Die Zukunftswerkstatt für Schulen wirft als Instrument der partizipativen Schulentwicklung einen Blick auf die Gegenwart aus der erwünschten Zukunft aller Beteiligten. In einer integralen Werkstatt bedienen wir uns zusätzlichen Formaten, die das gängige 3-Phasen-Modell ergänzen und bereichern: Je nach Gruppengröße, Anliegen und Zweck fließen Methoden wie Open Space/Word Café (für Großgruppen), systemische Ansätze, transparente Kommunikationsmethoden, etc. in unsere Arbeit ein. Ziel dabei ist, dass offene Möglichkeitsräume geschaffen werden, in denen sich das Zukunftspotential zeigen kann. Aus diesen Möglichkeiten werden konkrete Projekte für die Gegenwart abgeleitet, die sofort nachhaltig umgesetzt werden können – und ganz bewusst auch sollen.
Die Hauptressource für diesen Prozess sind dabei die Menschen selber, die im jeweiligen Schulsystem zuhause sind: Diese können als gemeinsame Problemlösungsexperten eine Weisheit der Vielen kreieren, aus der heraus die neuen Möglichkeiten sichtbar werden. Unsere multidimensionale Methoden-Toolbox garantiert, dass in kreativen Feldern personenzentrierte Synergien geschaffen werden, die nachhaltig umgesetzt werden können. Die von uns entwickelte Methode der partizipativen Organisations- und Schulpraxis unterstützt dabei besonders die Umsetzungsnachhaltigkeit. Diese Praxis kann auf Wunsch in der ZW angerissen und als aufbauende Zusatz-Fortbildung angeboten werden.
Der Aufbau
Grundsätzlich besteht eine von uns durchgeführte, integrale Zukunftswerkstatt aus mindestens folgenden Elementen:
_Vorbereitungsphase mit den jeweiligen Entscheidungsträgern (Räume, Materialien, Rahmenprogramm, Verpflegung, etc.)

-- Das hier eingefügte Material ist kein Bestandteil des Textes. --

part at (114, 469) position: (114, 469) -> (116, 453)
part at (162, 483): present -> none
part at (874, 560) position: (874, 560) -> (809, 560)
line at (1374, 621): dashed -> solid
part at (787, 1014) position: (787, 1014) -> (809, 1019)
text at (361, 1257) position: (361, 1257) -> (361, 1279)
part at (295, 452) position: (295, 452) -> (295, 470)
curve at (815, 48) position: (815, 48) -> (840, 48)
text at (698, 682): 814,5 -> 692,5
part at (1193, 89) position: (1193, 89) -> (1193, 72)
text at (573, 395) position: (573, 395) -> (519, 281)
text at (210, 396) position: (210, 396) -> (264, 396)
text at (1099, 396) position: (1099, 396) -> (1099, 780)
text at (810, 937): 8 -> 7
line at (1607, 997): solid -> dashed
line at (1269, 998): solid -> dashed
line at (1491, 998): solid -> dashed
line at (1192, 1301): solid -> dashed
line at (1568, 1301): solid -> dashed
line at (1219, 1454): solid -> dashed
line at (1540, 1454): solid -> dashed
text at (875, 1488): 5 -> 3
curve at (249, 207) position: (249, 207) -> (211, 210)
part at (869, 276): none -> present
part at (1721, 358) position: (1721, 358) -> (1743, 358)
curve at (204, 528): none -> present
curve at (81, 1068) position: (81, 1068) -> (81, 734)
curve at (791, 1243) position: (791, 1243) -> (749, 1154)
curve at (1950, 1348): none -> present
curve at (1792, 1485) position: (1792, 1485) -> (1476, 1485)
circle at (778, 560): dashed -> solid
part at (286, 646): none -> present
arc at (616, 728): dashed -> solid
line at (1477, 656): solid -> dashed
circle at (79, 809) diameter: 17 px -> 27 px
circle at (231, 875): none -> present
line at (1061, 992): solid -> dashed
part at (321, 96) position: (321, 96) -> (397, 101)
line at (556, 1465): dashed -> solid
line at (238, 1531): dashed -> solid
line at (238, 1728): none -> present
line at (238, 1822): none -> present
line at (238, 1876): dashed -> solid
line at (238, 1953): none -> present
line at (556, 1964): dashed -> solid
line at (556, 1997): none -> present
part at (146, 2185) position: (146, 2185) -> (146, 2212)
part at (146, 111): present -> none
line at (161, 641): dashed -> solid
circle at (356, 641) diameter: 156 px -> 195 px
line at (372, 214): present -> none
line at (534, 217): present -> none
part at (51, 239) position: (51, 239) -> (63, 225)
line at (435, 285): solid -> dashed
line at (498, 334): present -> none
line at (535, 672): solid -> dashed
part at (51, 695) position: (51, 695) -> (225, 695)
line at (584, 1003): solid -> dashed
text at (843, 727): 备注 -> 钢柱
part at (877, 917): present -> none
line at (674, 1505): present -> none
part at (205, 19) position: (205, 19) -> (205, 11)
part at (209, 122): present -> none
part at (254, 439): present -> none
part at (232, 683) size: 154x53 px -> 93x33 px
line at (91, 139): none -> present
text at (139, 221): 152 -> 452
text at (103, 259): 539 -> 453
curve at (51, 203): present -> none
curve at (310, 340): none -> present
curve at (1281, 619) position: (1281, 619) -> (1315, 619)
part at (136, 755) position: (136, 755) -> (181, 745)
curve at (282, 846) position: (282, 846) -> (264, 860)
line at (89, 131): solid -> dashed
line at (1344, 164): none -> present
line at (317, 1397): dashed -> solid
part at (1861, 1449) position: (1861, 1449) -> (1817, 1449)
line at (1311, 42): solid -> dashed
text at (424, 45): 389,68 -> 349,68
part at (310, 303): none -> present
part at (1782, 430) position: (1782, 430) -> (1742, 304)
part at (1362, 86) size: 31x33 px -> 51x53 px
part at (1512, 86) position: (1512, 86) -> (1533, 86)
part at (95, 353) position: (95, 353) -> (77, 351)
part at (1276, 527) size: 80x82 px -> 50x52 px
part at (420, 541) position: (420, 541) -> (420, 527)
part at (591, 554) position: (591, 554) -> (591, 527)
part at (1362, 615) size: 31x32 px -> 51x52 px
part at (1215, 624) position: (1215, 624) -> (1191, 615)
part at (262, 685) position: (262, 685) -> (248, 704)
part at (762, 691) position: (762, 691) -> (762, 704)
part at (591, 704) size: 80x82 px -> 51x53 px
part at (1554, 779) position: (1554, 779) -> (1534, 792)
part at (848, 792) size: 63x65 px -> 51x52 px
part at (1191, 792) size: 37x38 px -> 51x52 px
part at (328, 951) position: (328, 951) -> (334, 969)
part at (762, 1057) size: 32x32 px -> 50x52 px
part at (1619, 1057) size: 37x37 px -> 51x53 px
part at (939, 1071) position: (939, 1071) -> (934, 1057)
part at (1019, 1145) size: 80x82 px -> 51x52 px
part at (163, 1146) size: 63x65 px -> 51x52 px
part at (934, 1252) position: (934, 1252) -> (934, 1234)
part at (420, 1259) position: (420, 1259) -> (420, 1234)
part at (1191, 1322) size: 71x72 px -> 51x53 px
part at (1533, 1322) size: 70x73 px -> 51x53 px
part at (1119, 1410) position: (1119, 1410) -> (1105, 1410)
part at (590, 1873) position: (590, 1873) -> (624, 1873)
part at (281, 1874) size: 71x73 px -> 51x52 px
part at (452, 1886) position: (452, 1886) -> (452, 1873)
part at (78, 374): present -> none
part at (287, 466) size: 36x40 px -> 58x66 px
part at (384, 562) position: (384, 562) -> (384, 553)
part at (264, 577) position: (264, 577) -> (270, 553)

1. Wertschätzungs- und Kritikphase
Das Fundament wahrnehmen und würdigen sowie das Anliegen durch kritische Aufarbeitung des Problems genau klären: Inventur des bisher Erreichten / Bestimmung des IST-Zustandes.
2. Phantasie- und Visionsphase
Den IST-Zustand mit sozialer Phantasie und Kreativität überwinden: Entwicklung des Wunschhorizontes.
3. Umsetzungs- und Praxistransferphase
Teile des Wunschhorizontes zu Forderungen bzw. Projektansätzen verdichten: Klärung des Handlungspotentials.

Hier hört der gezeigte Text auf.